Four days after completing the largest IPO in history, SpaceX is already making its first major move as a public company — and it has nothing to do with rockets. SpaceX (Nasdaq: SPCX) confirmed in an SEC filing Tuesday that it will acquire Anysphere, the company behind the popular AI coding tool Cursor, in an all-stock transaction valued at $60 billion. The deal is expected to close in the third quarter of 2026, pending regulatory approvals, and would make Cursor a wholly owned SpaceX subsidiary.
SpaceX shares jumped more than 12% on the news, trading above $216 and poised for a third consecutive day of gains since its June 12 debut. The move pushes SpaceX’s market capitalization toward $2.5 trillion, ranking it among the most valuable publicly traded companies in the world.
The Deal Was Months in the Making
This acquisition did not come out of nowhere. In April, SpaceX announced a strategic partnership with Anysphere focused on AI for coding and knowledge work. That original agreement included a provision giving SpaceX the option to either pay $10 billion for the collaborative work the two companies had performed together, or acquire Anysphere outright for $60 billion later in the year. SpaceX has elected to pursue full ownership.
= = =
• YOUR TASK
Reproduce the passage on SpaceX's acquisition of Anysphere word for word, starting at the words "Four days after" and stopping after "owned SpaceX subsidiary.".
= = =
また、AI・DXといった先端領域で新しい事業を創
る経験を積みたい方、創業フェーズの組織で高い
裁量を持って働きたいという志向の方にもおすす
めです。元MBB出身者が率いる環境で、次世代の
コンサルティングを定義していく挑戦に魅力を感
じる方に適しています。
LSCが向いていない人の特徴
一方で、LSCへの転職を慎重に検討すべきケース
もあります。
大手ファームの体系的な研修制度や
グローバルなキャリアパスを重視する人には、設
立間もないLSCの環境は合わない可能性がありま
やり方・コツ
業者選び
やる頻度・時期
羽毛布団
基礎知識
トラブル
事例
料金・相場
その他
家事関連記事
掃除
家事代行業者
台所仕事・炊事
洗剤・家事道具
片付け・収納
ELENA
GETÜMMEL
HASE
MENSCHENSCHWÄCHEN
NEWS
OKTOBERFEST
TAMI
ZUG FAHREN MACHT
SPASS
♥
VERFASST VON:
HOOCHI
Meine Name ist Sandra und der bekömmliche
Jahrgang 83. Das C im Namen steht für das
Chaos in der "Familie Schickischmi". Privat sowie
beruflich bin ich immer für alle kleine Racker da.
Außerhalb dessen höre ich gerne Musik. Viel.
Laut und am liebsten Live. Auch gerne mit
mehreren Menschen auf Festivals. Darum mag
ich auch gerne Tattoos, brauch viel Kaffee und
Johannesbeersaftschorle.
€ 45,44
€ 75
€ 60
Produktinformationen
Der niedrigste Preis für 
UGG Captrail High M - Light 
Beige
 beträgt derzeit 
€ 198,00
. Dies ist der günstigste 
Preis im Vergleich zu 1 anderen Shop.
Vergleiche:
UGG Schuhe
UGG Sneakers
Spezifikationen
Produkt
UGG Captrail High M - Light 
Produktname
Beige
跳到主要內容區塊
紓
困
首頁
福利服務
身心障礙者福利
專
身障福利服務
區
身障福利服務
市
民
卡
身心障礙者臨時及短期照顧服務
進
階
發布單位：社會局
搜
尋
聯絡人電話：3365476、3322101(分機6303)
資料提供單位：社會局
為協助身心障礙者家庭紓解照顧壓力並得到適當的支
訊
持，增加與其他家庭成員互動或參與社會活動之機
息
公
= = =
• TASK RESULT
Four days after completing the largest IPO in history, SpaceX is already making its first major move as a public company — and it has nothing to do with rockets. SpaceX (Nasdaq: SPCX) confirmed in an SEC filing Tuesday that it will acquire Anysphere, the company behind the popular AI coding tool Cursor, in an all-stock transaction valued at $60 billion. The deal is expected to close in the third quarter of 2026, pending regulatory approvals, and would make Cursor a wholly owned SpaceX subsidiary.